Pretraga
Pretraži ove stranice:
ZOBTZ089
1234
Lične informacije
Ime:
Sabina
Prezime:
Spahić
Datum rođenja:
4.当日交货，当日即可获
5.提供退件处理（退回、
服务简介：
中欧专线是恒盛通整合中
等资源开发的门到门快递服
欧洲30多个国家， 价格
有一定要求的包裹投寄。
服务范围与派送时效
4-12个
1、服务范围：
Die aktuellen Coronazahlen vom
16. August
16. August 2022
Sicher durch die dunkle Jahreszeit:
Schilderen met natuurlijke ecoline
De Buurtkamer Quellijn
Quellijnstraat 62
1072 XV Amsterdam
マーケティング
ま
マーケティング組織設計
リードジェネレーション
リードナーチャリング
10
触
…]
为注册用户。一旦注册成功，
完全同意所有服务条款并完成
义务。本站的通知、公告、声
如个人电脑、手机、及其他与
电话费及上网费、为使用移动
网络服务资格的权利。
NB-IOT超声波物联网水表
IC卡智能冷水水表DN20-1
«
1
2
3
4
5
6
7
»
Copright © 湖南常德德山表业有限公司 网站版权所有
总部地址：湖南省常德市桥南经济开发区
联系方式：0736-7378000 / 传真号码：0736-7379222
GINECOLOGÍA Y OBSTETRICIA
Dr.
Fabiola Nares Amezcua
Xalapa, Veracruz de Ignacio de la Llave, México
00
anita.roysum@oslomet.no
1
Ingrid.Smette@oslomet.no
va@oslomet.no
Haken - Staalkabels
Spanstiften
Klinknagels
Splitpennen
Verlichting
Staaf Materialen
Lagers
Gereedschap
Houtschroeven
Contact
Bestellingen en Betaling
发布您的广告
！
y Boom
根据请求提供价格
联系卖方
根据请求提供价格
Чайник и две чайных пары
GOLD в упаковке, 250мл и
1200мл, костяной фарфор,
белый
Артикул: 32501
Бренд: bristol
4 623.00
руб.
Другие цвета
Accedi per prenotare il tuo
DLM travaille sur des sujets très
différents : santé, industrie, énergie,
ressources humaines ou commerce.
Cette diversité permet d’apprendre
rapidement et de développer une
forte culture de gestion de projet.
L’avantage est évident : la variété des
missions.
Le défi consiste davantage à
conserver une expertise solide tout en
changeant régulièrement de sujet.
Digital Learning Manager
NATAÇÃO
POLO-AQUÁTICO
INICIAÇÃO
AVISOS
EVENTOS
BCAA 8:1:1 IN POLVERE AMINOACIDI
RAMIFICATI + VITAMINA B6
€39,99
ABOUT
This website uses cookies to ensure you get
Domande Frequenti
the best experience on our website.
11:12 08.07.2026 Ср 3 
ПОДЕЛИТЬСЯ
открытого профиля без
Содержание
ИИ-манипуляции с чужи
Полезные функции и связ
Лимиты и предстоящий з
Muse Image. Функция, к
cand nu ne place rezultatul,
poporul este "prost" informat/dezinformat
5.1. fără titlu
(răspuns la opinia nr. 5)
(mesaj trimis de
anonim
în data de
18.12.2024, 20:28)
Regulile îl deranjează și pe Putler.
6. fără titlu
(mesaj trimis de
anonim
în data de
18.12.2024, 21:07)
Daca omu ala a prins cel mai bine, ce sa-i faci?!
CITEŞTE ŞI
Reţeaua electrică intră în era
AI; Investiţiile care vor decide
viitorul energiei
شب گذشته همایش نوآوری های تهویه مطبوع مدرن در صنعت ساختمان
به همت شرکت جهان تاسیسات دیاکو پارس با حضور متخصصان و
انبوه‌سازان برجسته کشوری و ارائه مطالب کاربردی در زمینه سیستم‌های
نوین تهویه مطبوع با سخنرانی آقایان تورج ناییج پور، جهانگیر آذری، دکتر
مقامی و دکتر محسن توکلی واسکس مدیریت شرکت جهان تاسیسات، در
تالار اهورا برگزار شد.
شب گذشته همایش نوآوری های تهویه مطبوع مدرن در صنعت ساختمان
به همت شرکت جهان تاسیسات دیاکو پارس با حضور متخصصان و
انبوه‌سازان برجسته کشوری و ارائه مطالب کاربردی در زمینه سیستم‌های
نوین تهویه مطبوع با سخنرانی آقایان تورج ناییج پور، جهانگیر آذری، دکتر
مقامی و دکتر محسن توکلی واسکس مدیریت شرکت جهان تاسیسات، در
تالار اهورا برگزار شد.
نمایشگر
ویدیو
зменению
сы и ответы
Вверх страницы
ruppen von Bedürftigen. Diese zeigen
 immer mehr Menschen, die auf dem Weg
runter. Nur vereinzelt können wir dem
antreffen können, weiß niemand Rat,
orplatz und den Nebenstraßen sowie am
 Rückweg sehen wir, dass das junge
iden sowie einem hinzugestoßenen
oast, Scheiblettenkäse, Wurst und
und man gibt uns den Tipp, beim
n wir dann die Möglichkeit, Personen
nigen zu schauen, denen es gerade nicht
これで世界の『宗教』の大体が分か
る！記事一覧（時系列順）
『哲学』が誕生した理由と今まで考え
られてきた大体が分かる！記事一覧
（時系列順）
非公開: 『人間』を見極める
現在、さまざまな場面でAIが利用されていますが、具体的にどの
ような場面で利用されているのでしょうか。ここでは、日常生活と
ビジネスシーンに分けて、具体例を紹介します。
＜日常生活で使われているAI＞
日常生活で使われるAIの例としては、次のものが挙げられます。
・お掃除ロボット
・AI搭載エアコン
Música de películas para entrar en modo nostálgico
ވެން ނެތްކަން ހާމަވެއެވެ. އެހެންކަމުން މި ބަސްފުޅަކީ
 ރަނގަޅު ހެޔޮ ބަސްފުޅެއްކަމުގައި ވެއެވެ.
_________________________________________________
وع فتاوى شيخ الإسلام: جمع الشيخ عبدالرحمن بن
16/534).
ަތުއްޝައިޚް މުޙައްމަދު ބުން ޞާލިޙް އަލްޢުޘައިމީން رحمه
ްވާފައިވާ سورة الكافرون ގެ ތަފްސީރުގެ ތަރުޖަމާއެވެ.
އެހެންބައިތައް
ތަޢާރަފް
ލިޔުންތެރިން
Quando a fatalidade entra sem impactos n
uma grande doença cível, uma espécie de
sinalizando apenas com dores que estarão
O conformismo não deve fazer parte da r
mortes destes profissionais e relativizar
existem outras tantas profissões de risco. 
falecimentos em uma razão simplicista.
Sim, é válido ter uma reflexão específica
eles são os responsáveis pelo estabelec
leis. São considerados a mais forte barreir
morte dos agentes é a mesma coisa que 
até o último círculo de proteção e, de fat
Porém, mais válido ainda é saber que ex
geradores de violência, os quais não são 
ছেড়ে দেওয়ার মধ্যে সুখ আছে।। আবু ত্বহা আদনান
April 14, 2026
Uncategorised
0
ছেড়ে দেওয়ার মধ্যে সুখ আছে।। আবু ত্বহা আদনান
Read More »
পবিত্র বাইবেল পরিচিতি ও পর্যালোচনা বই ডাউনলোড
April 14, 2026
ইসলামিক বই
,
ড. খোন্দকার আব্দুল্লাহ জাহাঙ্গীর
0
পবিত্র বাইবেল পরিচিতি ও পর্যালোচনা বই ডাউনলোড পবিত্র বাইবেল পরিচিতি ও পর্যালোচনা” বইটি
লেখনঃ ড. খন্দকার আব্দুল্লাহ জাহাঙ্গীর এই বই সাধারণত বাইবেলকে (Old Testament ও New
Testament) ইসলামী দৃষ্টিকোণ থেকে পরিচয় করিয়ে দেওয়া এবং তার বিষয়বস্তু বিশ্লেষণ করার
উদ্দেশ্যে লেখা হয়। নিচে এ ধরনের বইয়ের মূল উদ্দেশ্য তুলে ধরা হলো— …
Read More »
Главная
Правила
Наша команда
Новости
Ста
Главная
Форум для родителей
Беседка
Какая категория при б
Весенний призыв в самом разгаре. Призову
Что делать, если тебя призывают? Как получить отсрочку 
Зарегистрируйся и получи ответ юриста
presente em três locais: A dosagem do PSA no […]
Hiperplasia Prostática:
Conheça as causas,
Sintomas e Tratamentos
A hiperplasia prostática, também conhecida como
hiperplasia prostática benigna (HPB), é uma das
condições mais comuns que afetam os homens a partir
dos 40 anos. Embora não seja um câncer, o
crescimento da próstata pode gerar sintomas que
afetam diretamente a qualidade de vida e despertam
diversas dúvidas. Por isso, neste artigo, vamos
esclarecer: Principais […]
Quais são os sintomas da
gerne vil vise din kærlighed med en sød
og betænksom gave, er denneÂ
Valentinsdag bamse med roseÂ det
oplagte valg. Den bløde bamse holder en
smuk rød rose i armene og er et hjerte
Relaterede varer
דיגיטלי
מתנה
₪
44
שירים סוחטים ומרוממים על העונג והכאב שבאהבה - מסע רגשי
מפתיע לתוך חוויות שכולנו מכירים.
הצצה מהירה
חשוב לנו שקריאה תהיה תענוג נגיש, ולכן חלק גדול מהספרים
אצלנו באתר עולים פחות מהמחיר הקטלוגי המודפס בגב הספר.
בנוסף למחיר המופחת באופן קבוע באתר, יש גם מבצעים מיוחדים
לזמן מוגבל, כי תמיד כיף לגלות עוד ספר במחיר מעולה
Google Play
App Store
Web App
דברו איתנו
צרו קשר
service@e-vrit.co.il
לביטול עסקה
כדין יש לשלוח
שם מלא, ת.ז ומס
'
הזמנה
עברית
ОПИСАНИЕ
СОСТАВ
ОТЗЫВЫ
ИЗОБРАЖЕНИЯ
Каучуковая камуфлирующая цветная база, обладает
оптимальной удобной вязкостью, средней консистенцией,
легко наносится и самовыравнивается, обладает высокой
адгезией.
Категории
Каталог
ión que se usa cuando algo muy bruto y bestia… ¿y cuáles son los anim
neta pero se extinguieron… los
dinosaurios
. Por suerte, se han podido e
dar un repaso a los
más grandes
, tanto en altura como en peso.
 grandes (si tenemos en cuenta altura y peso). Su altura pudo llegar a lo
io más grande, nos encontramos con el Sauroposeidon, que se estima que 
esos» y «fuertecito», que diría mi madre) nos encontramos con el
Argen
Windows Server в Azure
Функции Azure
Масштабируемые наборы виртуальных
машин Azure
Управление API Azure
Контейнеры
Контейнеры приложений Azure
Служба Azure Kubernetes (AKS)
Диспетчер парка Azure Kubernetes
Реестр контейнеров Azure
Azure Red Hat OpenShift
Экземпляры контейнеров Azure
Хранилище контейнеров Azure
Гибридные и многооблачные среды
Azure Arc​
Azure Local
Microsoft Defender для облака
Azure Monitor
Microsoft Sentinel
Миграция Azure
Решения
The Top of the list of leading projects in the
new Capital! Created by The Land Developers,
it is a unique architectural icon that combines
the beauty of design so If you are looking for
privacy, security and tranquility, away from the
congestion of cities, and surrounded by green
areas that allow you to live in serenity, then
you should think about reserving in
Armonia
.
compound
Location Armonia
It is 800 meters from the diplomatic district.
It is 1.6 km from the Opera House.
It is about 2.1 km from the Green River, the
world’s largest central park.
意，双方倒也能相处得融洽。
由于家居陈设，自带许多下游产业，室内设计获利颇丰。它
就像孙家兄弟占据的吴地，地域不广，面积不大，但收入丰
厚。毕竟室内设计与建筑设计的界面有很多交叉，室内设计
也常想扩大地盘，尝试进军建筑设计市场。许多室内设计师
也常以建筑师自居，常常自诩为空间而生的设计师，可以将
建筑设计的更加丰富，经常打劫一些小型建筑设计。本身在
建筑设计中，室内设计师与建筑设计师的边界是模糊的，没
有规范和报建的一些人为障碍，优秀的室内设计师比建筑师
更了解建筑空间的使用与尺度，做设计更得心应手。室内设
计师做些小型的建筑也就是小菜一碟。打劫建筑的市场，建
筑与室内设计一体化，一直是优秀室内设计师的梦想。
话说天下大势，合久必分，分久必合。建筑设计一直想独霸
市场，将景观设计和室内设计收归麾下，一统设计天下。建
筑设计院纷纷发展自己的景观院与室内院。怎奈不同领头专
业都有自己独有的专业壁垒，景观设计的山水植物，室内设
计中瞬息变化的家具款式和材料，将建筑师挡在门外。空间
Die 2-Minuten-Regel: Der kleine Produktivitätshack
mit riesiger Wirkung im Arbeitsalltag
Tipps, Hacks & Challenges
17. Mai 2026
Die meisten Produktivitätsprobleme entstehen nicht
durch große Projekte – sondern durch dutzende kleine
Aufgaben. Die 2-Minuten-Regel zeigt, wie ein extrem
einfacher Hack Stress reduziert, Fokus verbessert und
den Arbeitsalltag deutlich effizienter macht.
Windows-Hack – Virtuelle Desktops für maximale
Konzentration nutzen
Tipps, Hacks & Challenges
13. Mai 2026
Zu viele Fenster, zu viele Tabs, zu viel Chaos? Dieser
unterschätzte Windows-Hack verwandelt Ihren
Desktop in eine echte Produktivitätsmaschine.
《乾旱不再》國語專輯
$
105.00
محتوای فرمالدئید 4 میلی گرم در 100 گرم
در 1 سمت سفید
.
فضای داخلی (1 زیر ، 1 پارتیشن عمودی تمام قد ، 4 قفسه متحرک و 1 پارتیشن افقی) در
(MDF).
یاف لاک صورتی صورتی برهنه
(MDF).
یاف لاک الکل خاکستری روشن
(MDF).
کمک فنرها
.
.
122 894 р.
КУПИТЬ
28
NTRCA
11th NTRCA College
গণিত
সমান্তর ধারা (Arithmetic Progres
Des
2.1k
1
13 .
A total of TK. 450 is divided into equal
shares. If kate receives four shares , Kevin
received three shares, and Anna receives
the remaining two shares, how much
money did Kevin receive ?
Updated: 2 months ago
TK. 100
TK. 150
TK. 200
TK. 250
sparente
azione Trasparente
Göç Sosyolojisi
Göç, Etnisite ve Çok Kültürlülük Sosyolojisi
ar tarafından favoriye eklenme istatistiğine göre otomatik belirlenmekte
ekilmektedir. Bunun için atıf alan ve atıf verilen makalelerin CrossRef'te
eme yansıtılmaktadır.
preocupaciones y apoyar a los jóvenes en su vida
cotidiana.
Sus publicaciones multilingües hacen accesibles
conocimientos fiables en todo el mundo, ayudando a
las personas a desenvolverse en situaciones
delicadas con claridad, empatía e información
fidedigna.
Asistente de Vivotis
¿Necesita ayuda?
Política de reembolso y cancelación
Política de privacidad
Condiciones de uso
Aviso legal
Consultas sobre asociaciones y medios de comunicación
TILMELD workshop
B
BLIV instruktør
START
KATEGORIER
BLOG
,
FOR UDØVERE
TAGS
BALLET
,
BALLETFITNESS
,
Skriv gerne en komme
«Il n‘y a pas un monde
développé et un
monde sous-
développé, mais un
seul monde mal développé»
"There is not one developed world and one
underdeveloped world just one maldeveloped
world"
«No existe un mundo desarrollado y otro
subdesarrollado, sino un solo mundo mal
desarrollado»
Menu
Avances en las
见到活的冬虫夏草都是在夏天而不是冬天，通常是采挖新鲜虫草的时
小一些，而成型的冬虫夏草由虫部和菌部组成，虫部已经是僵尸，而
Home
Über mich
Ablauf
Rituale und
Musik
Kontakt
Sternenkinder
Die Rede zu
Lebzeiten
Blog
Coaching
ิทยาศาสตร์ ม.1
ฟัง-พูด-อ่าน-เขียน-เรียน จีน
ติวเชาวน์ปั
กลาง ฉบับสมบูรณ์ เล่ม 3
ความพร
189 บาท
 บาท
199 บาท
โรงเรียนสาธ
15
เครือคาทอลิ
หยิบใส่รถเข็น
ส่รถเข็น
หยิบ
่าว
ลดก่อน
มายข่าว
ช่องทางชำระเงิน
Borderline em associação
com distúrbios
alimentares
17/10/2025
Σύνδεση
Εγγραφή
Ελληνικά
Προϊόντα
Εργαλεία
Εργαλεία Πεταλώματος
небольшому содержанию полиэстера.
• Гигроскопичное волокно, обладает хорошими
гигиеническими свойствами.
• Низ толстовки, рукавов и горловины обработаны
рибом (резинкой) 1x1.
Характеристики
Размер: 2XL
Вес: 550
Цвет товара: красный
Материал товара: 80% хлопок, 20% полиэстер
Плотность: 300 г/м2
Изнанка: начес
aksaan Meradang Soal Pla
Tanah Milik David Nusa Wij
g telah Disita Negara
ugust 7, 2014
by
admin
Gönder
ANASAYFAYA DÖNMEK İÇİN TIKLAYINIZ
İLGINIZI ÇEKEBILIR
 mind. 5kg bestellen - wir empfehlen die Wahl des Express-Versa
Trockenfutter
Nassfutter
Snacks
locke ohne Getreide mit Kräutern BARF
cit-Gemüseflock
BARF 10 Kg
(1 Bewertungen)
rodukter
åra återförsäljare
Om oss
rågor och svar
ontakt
====
### [What to produce]
Each line holding the word "Windows" must be pulled from the records.

### [Output below]
Windows Server в Azure
Windows-Hack – Virtuelle Desktops für maximale
unterschätzte Windows-Hack verwandelt Ihren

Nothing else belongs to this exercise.